> [BRIEF]
Repeat the data exactly, please; no pictures belong in the copy.

> [INFORMATION SUPPLIED]

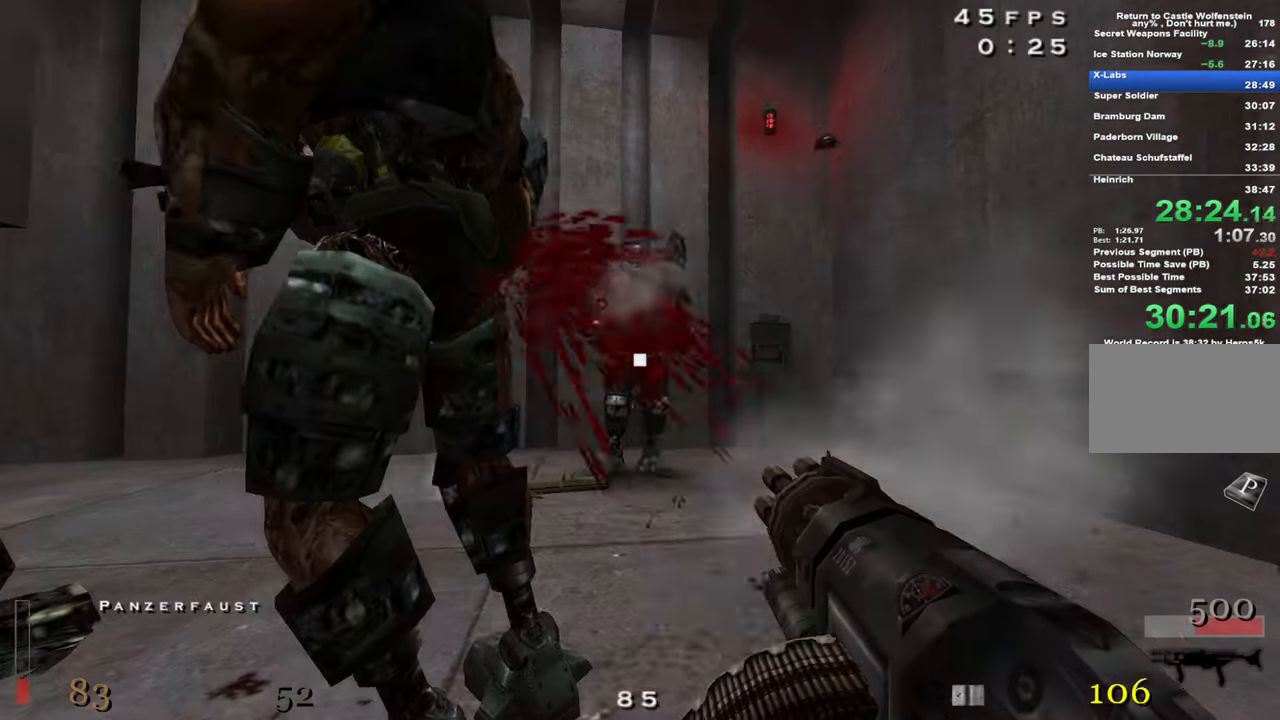
{"keys": ["c"], "events": [[116, "a", "up"], [116, "w", "up"]]}
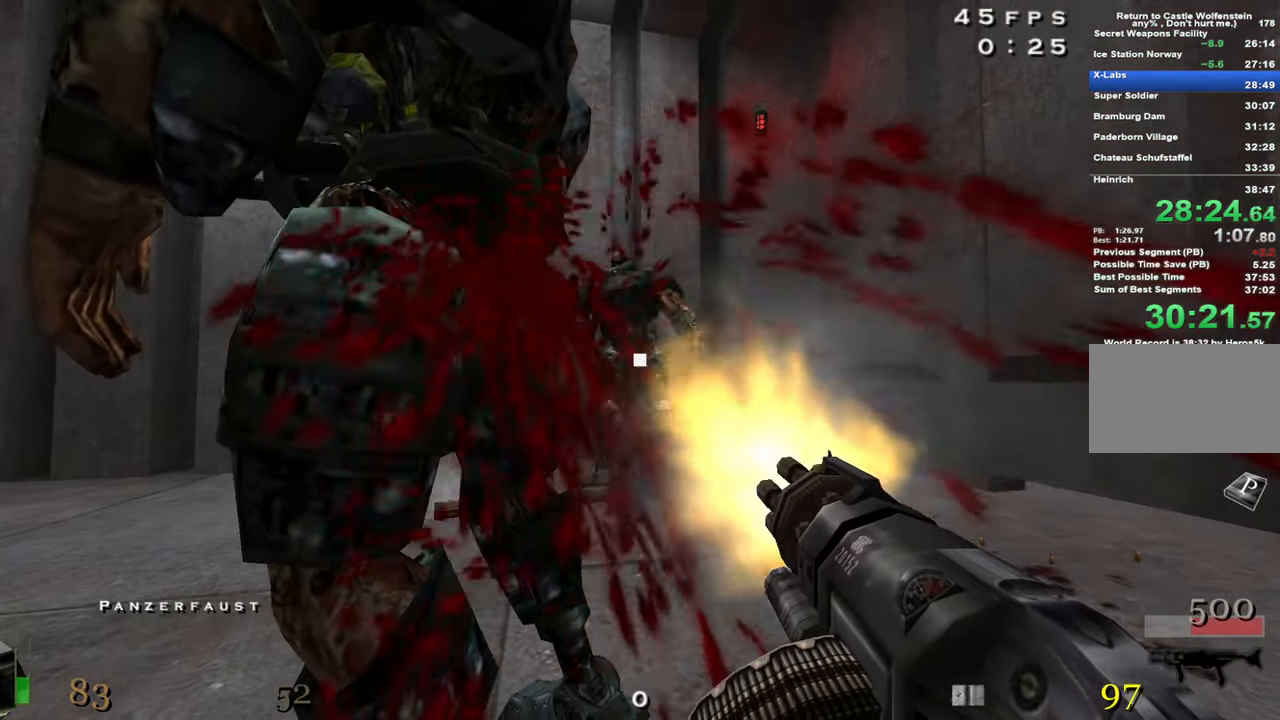
{"keys": ["a", "c"], "events": [[416, "a", "down"]]}
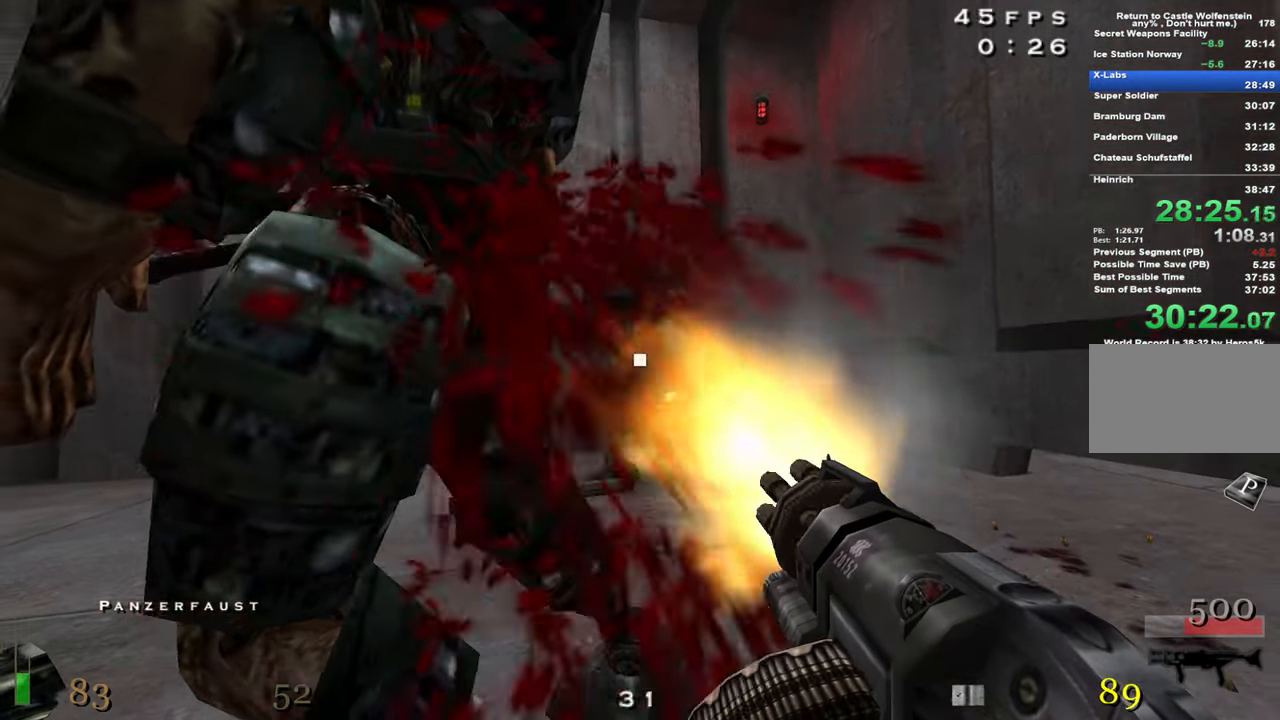
{"keys": ["c"], "events": [[150, "a", "up"]]}
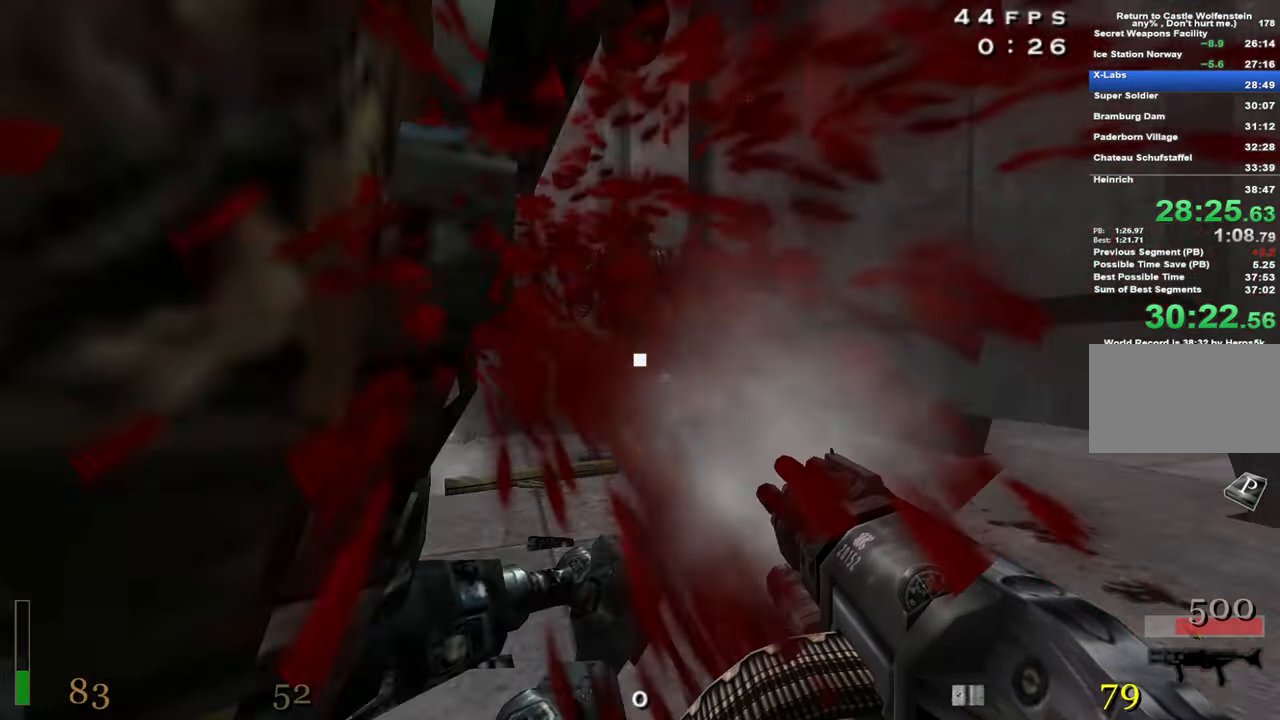
{"keys": ["w"], "events": [[33, "c", "up"], [83, "w", "down"]]}
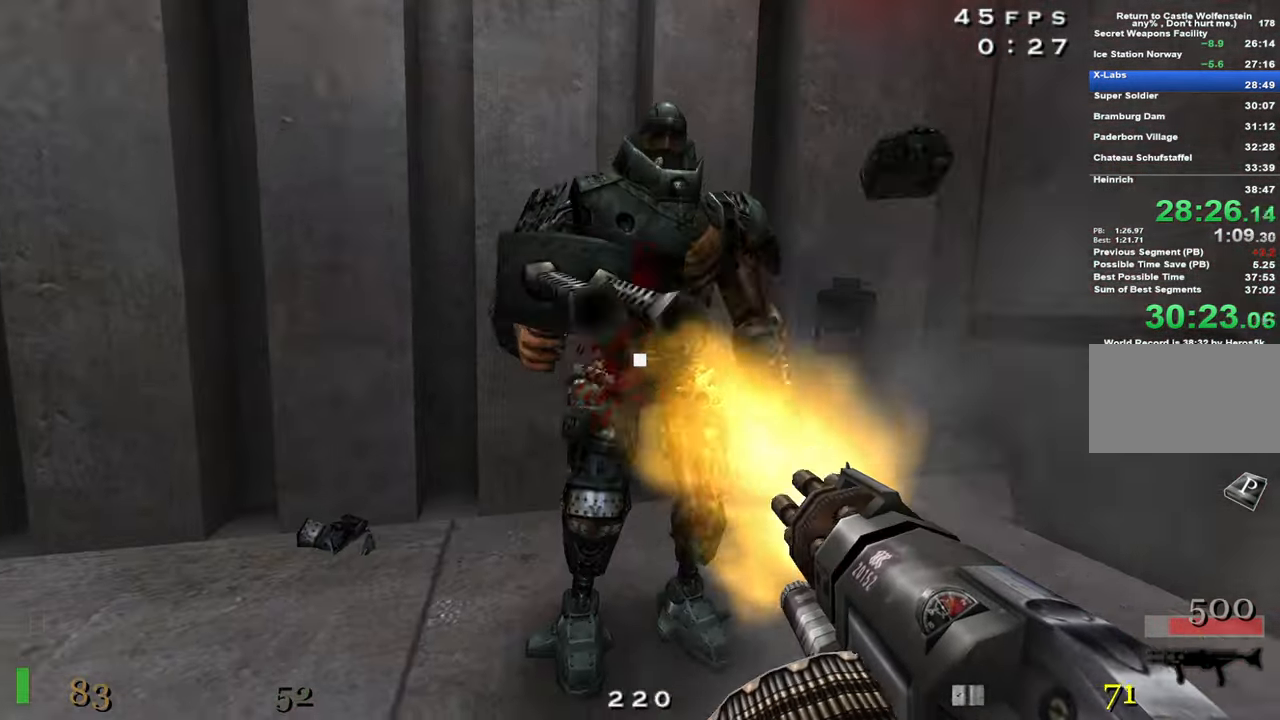
{"keys": ["w", "x"], "events": [[50, "x", "down"]]}
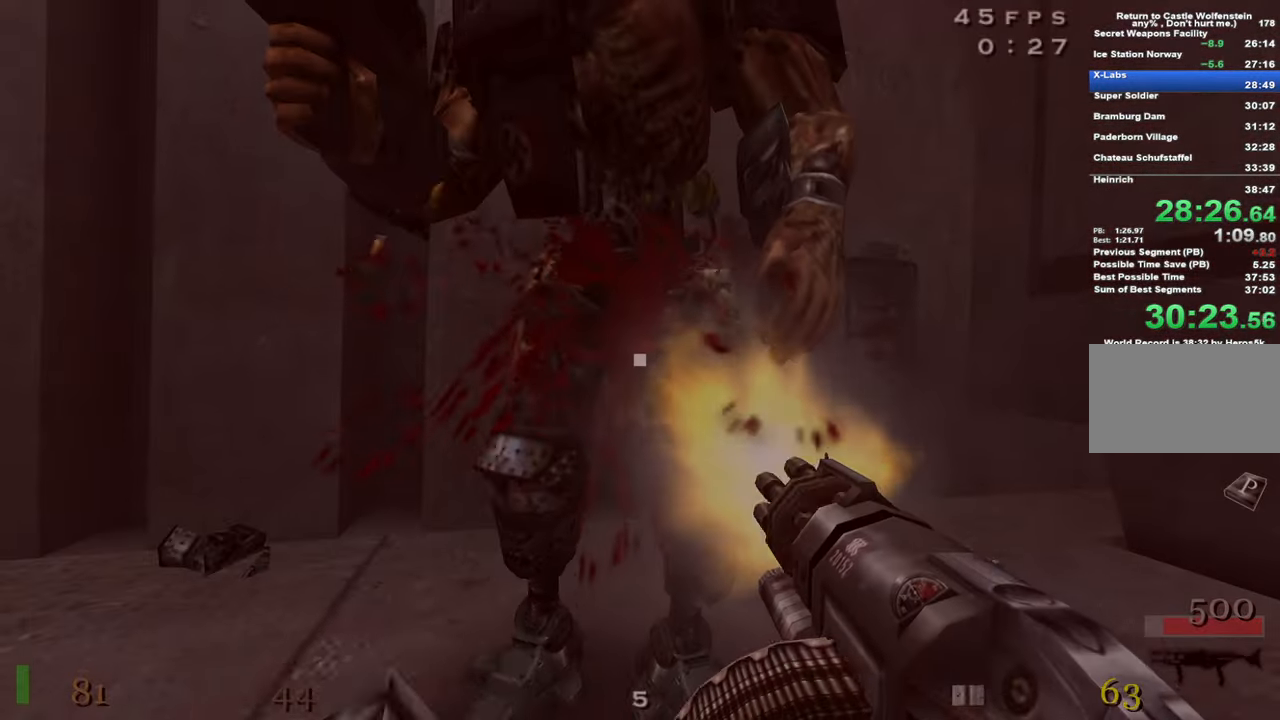
{"keys": ["w", "x"], "events": []}
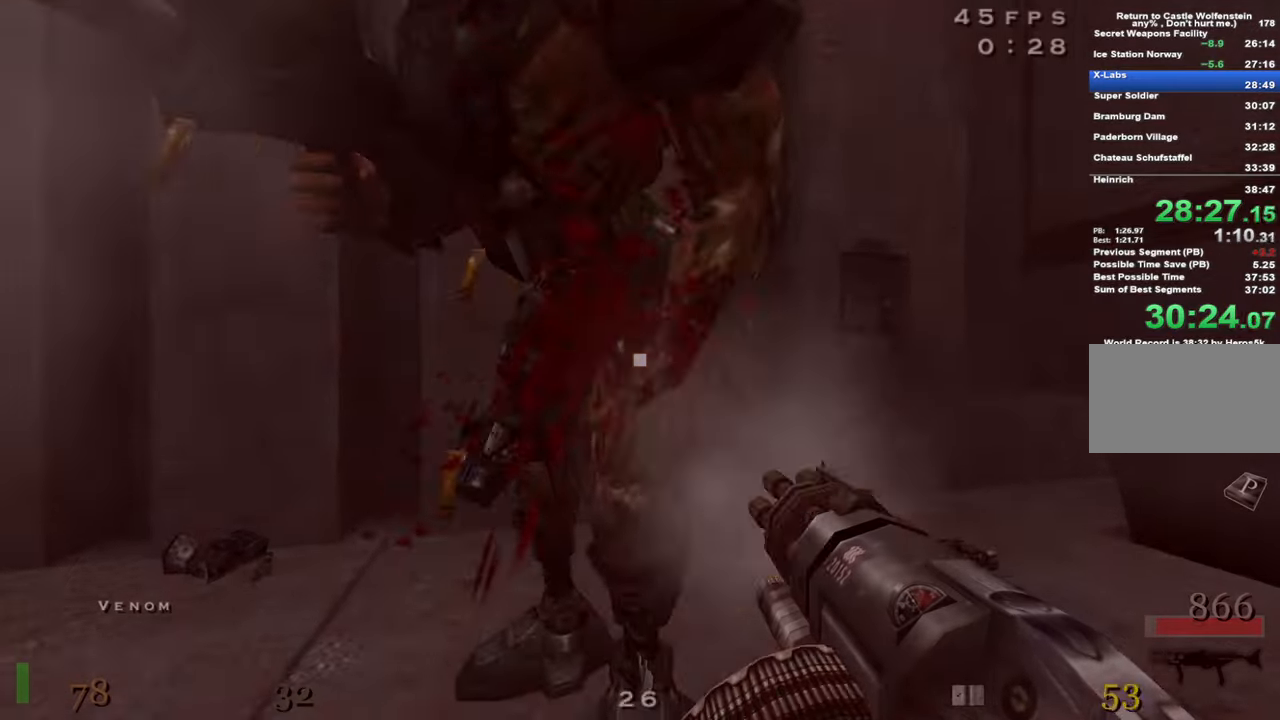
{"keys": ["w"], "events": [[267, "x", "up"], [417, "r", "down"], [500, "r", "up"]]}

> [OUTPUT OF THE TASK]
{"keys": ["c"], "events": [[116, "a", "up"], [116, "w", "up"]]}
{"keys": ["a", "c"], "events": [[416, "a", "down"]]}
{"keys": ["c"], "events": [[150, "a", "up"]]}
{"keys": ["w"], "events": [[33, "c", "up"], [83, "w", "down"]]}
{"keys": ["w", "x"], "events": [[50, "x", "down"]]}
{"keys": ["w", "x"], "events": []}
{"keys": ["w"], "events": [[267, "x", "up"], [417, "r", "down"], [500, "r", "up"]]}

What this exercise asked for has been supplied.